Provided material →

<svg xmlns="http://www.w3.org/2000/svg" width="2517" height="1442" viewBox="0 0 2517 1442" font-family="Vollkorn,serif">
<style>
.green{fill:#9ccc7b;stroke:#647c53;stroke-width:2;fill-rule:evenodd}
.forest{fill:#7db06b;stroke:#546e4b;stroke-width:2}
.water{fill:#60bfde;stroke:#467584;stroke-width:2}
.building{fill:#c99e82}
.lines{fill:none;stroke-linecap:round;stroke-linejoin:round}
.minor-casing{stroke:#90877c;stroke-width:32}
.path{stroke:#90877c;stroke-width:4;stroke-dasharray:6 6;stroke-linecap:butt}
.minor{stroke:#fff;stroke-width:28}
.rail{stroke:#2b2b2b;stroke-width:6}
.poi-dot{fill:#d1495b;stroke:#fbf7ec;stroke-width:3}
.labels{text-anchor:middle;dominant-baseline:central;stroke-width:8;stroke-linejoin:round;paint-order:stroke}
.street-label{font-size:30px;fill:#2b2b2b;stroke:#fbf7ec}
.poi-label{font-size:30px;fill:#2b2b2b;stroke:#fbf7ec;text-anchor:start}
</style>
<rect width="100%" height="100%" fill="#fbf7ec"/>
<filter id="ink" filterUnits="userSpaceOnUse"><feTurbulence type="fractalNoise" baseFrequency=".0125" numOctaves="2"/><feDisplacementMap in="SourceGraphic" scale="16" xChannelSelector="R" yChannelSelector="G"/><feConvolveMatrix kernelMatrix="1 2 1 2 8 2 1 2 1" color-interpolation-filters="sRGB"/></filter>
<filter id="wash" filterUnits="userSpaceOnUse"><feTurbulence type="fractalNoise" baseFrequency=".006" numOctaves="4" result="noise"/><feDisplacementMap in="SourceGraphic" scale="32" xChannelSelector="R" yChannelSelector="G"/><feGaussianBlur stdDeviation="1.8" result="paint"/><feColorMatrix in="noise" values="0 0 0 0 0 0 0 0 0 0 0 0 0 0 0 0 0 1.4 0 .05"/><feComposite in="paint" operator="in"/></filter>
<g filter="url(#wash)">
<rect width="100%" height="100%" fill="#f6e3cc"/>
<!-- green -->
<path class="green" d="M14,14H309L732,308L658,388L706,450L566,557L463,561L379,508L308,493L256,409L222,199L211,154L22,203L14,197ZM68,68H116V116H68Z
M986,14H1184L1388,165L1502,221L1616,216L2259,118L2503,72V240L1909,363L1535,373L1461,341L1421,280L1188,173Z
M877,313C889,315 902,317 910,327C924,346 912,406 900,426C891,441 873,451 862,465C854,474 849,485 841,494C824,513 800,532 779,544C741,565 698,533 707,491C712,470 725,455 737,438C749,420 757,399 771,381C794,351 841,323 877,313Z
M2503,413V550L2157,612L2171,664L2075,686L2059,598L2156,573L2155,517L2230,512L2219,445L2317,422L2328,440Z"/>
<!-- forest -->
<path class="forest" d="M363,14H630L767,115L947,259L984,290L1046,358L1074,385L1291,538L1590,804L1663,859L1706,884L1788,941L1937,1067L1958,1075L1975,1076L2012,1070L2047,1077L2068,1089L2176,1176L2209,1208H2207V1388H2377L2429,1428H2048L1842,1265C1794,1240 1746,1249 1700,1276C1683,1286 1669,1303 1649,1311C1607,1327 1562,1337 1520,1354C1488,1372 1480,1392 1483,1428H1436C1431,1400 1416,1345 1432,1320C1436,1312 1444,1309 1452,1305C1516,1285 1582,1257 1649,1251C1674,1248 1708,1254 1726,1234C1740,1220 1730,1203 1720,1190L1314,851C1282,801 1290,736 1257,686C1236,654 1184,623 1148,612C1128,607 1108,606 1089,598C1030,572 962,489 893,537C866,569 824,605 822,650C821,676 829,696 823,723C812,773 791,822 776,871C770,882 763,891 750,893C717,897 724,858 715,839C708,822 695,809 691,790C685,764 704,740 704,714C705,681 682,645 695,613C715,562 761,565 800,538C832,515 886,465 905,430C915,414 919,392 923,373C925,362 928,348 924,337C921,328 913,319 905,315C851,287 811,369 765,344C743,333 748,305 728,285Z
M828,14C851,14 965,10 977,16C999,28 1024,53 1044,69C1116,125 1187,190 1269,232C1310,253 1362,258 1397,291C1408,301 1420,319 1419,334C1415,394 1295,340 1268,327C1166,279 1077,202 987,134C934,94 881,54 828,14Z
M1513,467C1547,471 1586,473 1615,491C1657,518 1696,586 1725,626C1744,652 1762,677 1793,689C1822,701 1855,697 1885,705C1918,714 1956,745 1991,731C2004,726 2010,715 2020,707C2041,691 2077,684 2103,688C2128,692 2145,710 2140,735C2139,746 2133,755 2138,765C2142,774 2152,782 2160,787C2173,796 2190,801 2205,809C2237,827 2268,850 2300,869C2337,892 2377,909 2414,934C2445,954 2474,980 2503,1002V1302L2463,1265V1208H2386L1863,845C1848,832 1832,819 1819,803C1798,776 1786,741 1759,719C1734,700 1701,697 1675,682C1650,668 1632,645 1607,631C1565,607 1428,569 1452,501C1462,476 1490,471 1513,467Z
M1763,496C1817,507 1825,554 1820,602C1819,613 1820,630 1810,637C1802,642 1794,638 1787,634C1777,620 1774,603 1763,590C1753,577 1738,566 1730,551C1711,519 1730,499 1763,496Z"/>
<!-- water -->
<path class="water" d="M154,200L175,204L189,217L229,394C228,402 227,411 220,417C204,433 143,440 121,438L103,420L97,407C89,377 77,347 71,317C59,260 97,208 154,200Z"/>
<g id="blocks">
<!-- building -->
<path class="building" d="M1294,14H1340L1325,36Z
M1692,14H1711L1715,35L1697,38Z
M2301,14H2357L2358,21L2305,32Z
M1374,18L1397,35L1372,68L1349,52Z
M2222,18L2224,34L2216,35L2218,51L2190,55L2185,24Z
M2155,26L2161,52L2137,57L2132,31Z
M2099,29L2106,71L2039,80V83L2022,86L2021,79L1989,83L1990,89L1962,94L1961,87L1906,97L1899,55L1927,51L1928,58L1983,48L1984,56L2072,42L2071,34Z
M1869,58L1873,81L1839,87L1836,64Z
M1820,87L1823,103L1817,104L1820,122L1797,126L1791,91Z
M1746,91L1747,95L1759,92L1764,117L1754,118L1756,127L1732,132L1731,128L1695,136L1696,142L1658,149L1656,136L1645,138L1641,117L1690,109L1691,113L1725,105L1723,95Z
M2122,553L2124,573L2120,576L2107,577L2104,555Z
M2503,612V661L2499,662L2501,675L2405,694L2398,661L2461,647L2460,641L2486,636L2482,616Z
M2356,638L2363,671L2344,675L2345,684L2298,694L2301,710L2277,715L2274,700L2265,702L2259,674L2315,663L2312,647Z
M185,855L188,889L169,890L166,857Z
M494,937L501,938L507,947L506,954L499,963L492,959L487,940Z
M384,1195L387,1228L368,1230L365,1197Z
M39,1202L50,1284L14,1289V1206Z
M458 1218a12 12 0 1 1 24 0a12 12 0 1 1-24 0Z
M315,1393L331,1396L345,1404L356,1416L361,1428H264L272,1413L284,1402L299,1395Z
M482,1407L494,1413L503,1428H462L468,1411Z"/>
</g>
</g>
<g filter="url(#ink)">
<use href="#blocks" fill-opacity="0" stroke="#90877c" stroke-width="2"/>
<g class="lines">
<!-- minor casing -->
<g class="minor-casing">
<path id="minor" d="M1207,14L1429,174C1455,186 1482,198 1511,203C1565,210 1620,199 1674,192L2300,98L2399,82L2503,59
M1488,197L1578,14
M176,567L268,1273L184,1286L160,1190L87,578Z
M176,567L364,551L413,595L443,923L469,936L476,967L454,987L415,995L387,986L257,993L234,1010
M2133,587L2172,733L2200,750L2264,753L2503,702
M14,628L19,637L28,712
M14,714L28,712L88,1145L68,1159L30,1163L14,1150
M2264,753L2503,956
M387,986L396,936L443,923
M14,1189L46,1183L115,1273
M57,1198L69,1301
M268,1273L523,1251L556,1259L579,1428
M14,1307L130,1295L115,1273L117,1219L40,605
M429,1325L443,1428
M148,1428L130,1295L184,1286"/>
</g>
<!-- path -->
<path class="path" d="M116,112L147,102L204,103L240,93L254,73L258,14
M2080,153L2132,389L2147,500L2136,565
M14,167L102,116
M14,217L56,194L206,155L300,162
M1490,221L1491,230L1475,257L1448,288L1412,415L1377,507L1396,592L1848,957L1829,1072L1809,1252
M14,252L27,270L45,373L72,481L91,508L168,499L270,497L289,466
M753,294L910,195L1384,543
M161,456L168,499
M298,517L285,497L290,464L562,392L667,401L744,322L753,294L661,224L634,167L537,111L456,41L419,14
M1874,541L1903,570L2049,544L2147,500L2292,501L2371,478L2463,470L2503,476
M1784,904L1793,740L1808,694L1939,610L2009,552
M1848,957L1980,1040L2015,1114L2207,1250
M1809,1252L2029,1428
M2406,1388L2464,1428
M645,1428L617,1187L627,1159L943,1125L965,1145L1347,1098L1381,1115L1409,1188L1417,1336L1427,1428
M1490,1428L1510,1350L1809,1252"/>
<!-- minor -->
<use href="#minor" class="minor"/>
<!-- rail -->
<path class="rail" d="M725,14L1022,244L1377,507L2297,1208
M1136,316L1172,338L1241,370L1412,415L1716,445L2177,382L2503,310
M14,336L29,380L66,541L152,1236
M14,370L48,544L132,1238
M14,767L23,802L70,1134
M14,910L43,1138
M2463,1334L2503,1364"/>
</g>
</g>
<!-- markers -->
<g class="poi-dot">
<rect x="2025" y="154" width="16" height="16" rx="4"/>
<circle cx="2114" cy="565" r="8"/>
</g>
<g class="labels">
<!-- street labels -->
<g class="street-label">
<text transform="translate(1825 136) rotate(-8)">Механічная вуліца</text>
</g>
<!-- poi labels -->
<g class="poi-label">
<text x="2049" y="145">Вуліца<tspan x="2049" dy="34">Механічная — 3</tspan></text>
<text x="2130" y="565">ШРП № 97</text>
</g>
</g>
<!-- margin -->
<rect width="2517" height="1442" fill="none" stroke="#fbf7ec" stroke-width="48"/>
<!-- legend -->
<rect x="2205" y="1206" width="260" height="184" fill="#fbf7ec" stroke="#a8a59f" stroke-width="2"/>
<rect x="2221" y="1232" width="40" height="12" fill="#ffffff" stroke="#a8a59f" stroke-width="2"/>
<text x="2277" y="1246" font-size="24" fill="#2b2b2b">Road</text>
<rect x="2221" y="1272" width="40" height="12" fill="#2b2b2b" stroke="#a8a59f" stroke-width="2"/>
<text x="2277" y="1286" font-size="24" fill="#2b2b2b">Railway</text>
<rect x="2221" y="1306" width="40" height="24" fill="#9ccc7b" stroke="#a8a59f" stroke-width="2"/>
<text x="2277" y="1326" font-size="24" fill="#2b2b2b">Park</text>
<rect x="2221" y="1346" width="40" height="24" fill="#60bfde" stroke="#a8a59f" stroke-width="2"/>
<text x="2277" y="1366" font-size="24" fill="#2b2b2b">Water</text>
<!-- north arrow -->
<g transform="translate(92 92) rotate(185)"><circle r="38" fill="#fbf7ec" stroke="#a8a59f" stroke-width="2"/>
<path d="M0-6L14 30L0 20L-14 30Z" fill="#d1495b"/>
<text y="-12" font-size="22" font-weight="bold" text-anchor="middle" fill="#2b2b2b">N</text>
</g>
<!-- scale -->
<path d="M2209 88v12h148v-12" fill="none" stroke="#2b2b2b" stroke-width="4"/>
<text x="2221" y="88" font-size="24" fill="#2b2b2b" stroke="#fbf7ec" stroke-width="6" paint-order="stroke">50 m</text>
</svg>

What is expected →
From the listing above, find the number of lines with the word "Механічная" in them. Answer with the number only.

Written solution →
2